• [Source records]
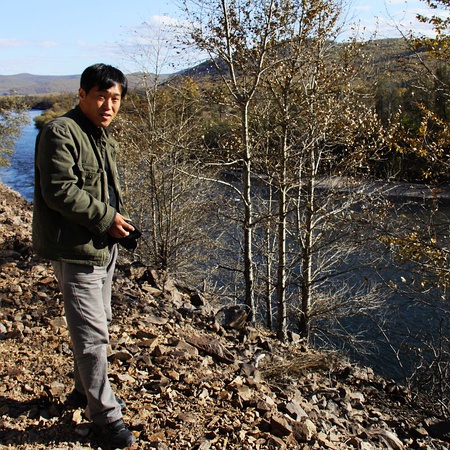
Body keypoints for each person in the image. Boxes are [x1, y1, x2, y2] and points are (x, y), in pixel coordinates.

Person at [32, 63, 136, 449]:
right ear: (82, 95)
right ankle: (105, 418)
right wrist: (108, 218)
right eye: (101, 97)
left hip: (102, 248)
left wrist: (115, 223)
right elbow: (59, 191)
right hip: (76, 250)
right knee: (92, 336)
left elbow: (102, 189)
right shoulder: (61, 131)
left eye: (115, 99)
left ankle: (82, 392)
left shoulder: (100, 135)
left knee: (100, 323)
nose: (109, 106)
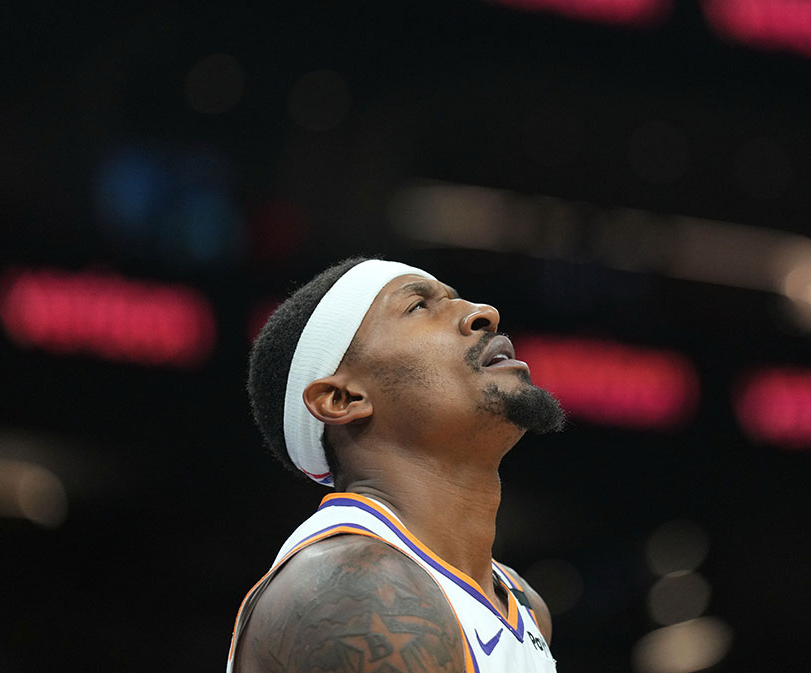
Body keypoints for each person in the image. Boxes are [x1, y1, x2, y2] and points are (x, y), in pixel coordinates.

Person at [228, 257, 566, 673]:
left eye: (455, 299)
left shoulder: (523, 602)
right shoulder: (358, 588)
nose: (485, 314)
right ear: (342, 399)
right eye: (418, 306)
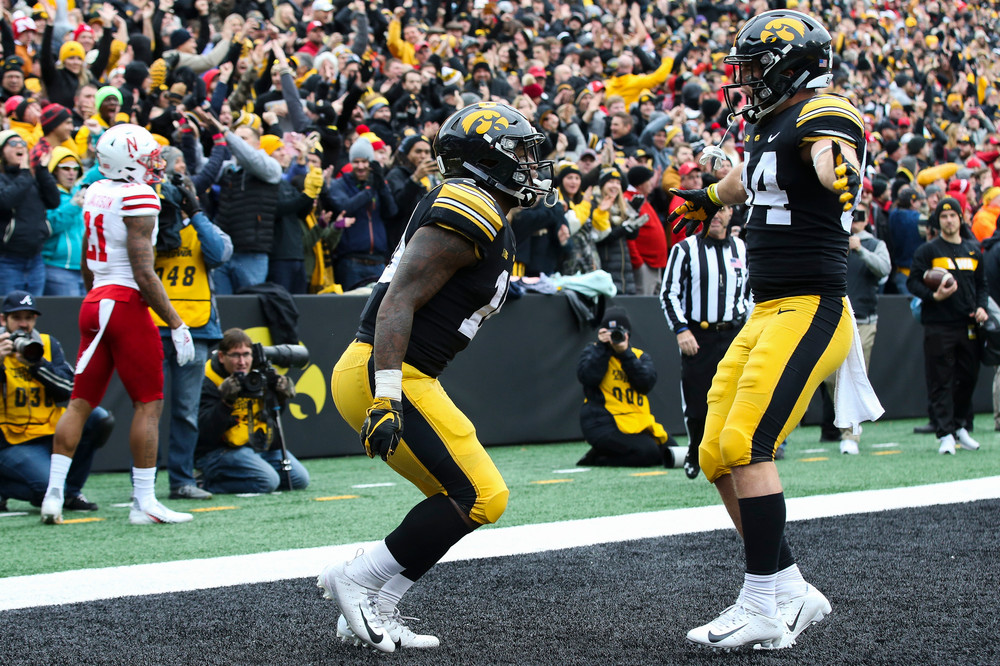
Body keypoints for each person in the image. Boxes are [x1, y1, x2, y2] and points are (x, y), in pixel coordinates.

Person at [666, 10, 871, 651]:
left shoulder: (824, 114)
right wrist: (705, 199)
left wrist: (841, 172)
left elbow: (836, 165)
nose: (746, 80)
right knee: (715, 450)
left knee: (749, 445)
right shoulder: (768, 122)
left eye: (755, 67)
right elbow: (742, 181)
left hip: (812, 305)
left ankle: (760, 604)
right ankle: (788, 586)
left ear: (789, 65)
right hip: (768, 310)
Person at [321, 102, 554, 653]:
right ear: (484, 160)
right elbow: (398, 298)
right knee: (479, 495)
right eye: (517, 154)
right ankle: (356, 579)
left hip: (406, 374)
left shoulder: (489, 212)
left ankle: (378, 596)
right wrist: (386, 395)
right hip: (388, 372)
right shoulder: (468, 203)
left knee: (462, 499)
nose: (529, 165)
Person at [40, 124, 197, 526]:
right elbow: (144, 273)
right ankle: (143, 502)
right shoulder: (138, 195)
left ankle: (53, 494)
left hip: (94, 300)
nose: (155, 164)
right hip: (124, 301)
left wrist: (95, 296)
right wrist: (176, 322)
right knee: (149, 402)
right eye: (147, 158)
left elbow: (88, 265)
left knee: (80, 400)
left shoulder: (96, 191)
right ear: (128, 164)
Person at [153, 173, 233, 500]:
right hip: (154, 327)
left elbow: (219, 253)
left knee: (186, 411)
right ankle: (142, 484)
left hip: (196, 329)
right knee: (149, 408)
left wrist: (196, 212)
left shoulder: (201, 229)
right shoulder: (147, 225)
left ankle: (182, 481)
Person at [0, 290, 114, 513]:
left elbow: (70, 391)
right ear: (4, 320)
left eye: (29, 317)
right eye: (17, 318)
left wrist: (37, 365)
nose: (24, 324)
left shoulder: (46, 344)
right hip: (11, 440)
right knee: (46, 489)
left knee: (98, 418)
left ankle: (70, 492)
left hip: (49, 431)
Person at [661, 206, 749, 480]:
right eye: (711, 210)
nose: (717, 216)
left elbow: (749, 291)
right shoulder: (685, 249)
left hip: (734, 333)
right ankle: (694, 450)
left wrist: (750, 329)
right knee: (698, 403)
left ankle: (733, 453)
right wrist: (681, 330)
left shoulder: (742, 249)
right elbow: (668, 293)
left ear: (731, 213)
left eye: (722, 209)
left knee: (737, 398)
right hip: (698, 335)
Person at [907, 197, 988, 455]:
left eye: (953, 215)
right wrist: (934, 297)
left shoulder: (973, 250)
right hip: (939, 325)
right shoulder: (928, 251)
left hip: (968, 325)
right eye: (943, 216)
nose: (949, 220)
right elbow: (913, 283)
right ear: (938, 220)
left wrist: (982, 307)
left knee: (968, 377)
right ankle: (945, 434)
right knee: (941, 379)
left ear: (961, 218)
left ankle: (960, 426)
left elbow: (981, 285)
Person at [195, 328, 308, 494]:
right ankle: (204, 482)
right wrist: (226, 402)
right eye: (235, 355)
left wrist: (280, 396)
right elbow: (204, 433)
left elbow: (270, 417)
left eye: (246, 354)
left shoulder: (259, 373)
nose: (242, 362)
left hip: (257, 446)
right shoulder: (208, 380)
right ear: (221, 356)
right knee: (267, 481)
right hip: (219, 452)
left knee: (299, 479)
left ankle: (252, 470)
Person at [819, 206, 891, 454]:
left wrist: (860, 249)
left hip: (864, 320)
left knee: (856, 375)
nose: (856, 221)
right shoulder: (832, 240)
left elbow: (884, 269)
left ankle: (851, 433)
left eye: (859, 216)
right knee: (829, 377)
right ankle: (847, 426)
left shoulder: (875, 244)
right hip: (834, 319)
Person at [577, 306, 681, 468]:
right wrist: (603, 348)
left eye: (618, 332)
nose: (615, 337)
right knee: (648, 453)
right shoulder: (593, 352)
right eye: (610, 333)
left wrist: (625, 353)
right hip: (603, 424)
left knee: (672, 453)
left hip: (637, 421)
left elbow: (645, 384)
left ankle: (608, 452)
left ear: (627, 335)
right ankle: (597, 458)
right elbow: (588, 378)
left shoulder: (639, 356)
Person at [0, 130, 61, 296]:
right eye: (12, 144)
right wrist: (26, 173)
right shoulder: (9, 178)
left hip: (35, 260)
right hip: (8, 261)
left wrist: (42, 170)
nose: (19, 146)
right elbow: (6, 200)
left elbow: (53, 201)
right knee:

• [Problem to solve]
Your answer should be the lines of the listing above between the line holding "left shoulder: (824, 114)" and the line holding "left ankle: (53, 494)", inclusive, restated word for word and alone.

• [Solution to this task]
left shoulder: (824, 114)
right wrist: (705, 199)
left wrist: (841, 172)
left elbow: (836, 165)
nose: (746, 80)
right knee: (715, 450)
left knee: (749, 445)
right shoulder: (768, 122)
left eye: (755, 67)
right elbow: (742, 181)
left hip: (812, 305)
left ankle: (760, 604)
right ankle: (788, 586)
left ear: (789, 65)
right hip: (768, 310)
Person at [321, 102, 554, 653]:
right ear: (484, 160)
right elbow: (398, 298)
right knee: (479, 495)
right eye: (517, 154)
right ankle: (356, 579)
left hip: (406, 374)
left shoulder: (489, 212)
left ankle: (378, 596)
right wrist: (386, 395)
right hip: (388, 372)
right shoulder: (468, 203)
left knee: (462, 499)
nose: (529, 165)
Person at [40, 124, 197, 526]:
right elbow: (144, 273)
right ankle: (143, 502)
right shoulder: (138, 195)
left ankle: (53, 494)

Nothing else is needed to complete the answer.